Джош посмотрел на девушку долгим взглядом. Его взгляд скользнул по ее фигуре, так что Эмили буквально почувствовала его прикосновение. Смущенная, она оглядела себя, но в ее виде не было ничего необычного. Ради всего святого, что он так уставился на нее, как будто никогда не видел раньше?
— Подойди сюда, — сказал Маккензи, похлопав ладонью рядом с собой по кровати.
Кровь снова прилила к лицу Эмили, когда она представила, как они лежат рядом в этой кровати — ее бедра прижимаются к его, ее волосы лежат на его груди, как она целует его, прикасается к нему, шепчет ему на ухо слова, которые она прятала на самом дне своего сердца и не могла признаться в них даже самой себе. Девушка так сильно полюбила его, этого красивого и героического человека, а он считает, что она обманщица и воровка. Как можно быть такой дурой?
Если она только посмеет признаться ему в своей любви, он просто прогонит ее. Так, как отец всегда прогонял ее мать — потому что, как и ее отец, Джош Маккензи любит только свою работу.
Эмили гневно выпрямилась. Как побороть его упрямое нежелание верить ей?!
— У меня только что были две самые ужасные, бессонные ночи в моей жизни, Маккензи. С этого момента, если тебе что-нибудь будет нужно, ты можешь все делать сам. Ты же смог достать свой обожаемый «кольт»! Теперь, если ты не возражаешь, я пойду в свою комнату и лягу спать. И, если мне удастся, я, может быть, пойму, как это — спать два дня подряд. — Она шагнула в сторону двери, но потом снова вернулась. — И кстати, мы теперь квиты. Все долги оплачены. Поэтому, чтобы очистить твою совесть, детектив, я могу тебя ублажить и приковать себя саму к кровати наручниками.
По всей видимости, ее гневная тирада не произвела на него никакого впечатления. Маккензи откинулся на подушки, и когда прядь волос упала ему на глаза, он отбросил ее движением головы. В этом был весь Джош. Ее сердце просто перевернулось. Как она сможет когда-нибудь забыть этого человека?

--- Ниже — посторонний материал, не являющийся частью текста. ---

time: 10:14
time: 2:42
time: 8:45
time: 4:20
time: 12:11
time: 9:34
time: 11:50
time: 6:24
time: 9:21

— Ублажить меня, ха! — Он усмехнулся. — Ведь я ранен и слаб.
— Сейчас уже не так сильно, как раньше.
— А как же все это приключилось?
Внезапно все, что произошло за последние несколько дней, снова встало у Эмили перед глазами. У нее закружилась голова, и она схватилась за спинку кровати, чтобы удержаться на ногах.

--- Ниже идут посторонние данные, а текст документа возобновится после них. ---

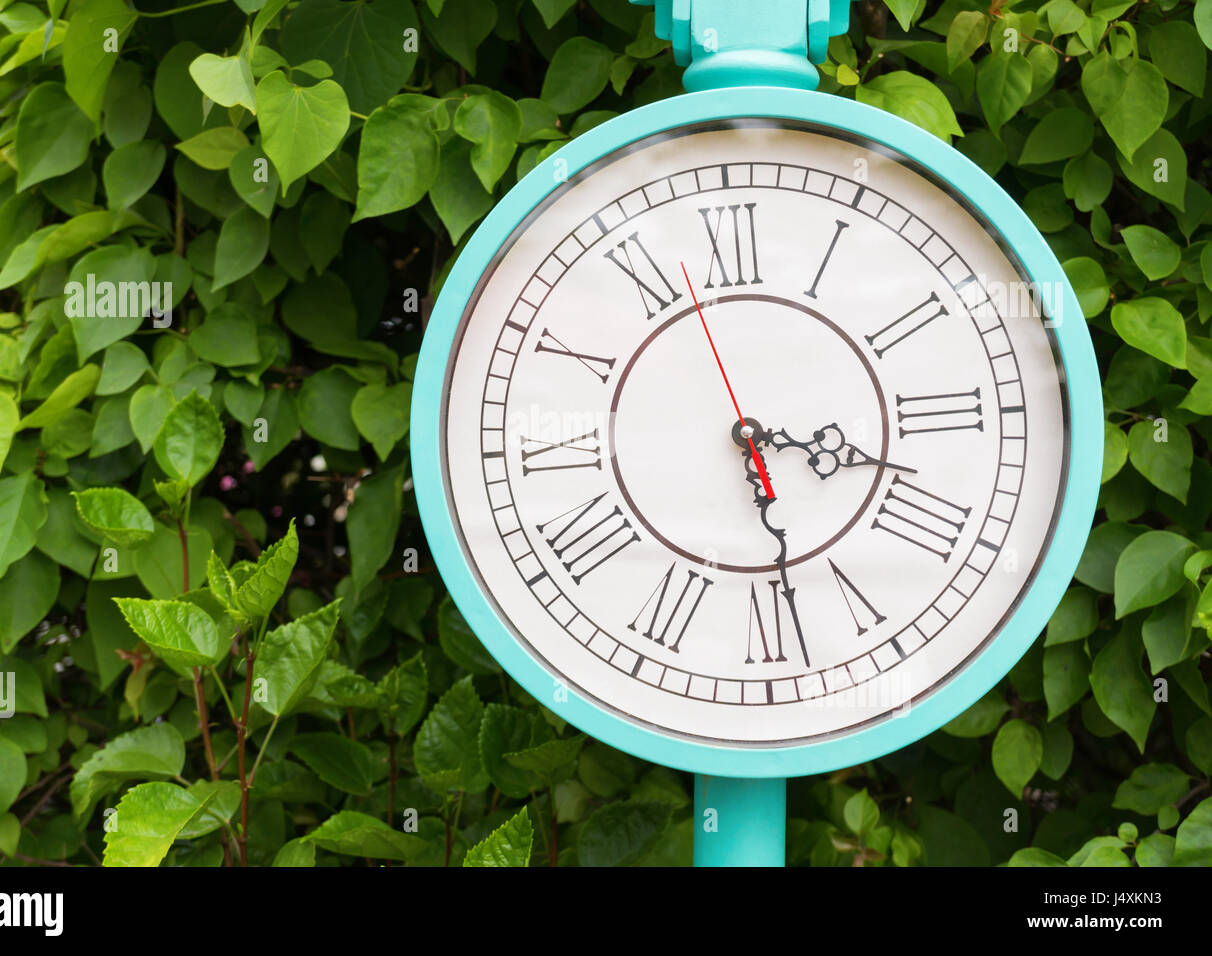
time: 3:28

— Эй, — позвал он. — Я шучу! Что с тобой?
Она была так измотана, что уже не могла выносить эти его шутки.
— Ты перепугал меня до смерти, Джош. Я думала, что ты умрешь.
— Умру? — Он хмыкнул. — У меня всего лишь дырка в плече. Маккензи не умирают от таких царапин.
Все страхи последних дней накатили на Эмили. Может быть, здесь сказалось утомление. Или сознание того, что она любит Джоша, а он никогда не сможет ее полюбить. А может быть, оттого, что он был таким желанным и в то же время прогонял ее от себя… Это было невыносимо.
Как бы то ни было, но самообладание ее покинуло, и девушка закричала:
— Наверное, вы, Маккензи, никогда не истекали кровью?! Нет, сэр, вы весь были в крови — в луже крови! Вы валялись без сознания в течение двух суток, метались по кровати в бреду и лихорадке. Может быть, это обычное дело в Техасе, но я — из Лонг-Айленда, где в людей не стреляют на улицах каждый Божий день! Я не привыкла к таким вещам. — Ее голос надломился, и она повторила шепотом: — Я не привыкла к этому.
Тишина, которая последовала за ее вспышкой, была такой глубокой, что Эмили могла услышать шипение фитиля в лампе, стоящей на столике позади нее. Она повернулась, чтобы уйти.
— Мне очень жаль, Эми. Я верю, что ты боялась за меня, и я не собирался смеяться над тобой. Да, в моей семье мужчины часто получают раны.
— Должно быть, ваша матушка всегда в восторге от этого.
— Конечно, нет. Она всегда страшно переживает. Действительно, я несколько раз видел ее плачущей и кричащей. Но это было только тогда, когда ранили моего отца, потому что… потому что… — Он замолчал, и она поняла, что он знает ее тайну. — Потому что она очень сильно любит моего отца.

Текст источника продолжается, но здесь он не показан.